▶ **TASK INSTRUCTIONS**: Reproduce the data exactly as given, except for any images.

----------

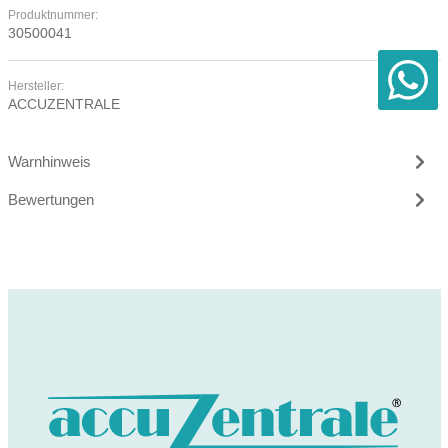
Produktnummer:
30500041
Hersteller:
ACCUZENTRALE
Warnhinweis
Bewertungen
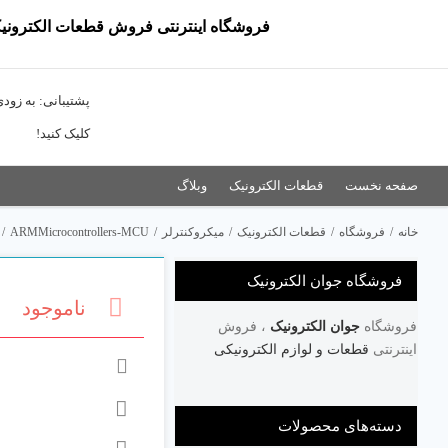
Ski
فروشگاه اینترنتی فروش قطعات الکترونی
t
conten
پشتیبانی: به زود
کلیک کنید!
صفحه نخست
قطعات الکترونیک
وبلاگ
خانه
/
فروشگاه
/
قطعات الکترونیک
/
میکروکنترلر
/
ARMMicrocontrollers-MCU
/
فروشگاه جوان الکترونیک
ناموجود
فروشگاه
جوان الکترونیک
، فروش
اینترنتی
قطعات و لوازم الکترونیکی
دسته‌های محصولات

----------

▶ **RESULT FOR THIS EXERCISE**:
Produktnummer:
30500041
Hersteller:
ACCUZENTRALE
Warnhinweis
Bewertungen
Ski
فروشگاه اینترنتی فروش قطعات الکترونی
t
conten
پشتیبانی: به زود
کلیک کنید!
صفحه نخست
قطعات الکترونیک
وبلاگ
خانه
/
فروشگاه
/
قطعات الکترونیک
/
میکروکنترلر
/
ARMMicrocontrollers-MCU
/
فروشگاه جوان الکترونیک
ناموجود
فروشگاه
جوان الکترونیک
، فروش
اینترنتی
قطعات و لوازم الکترونیکی
دسته‌های محصولات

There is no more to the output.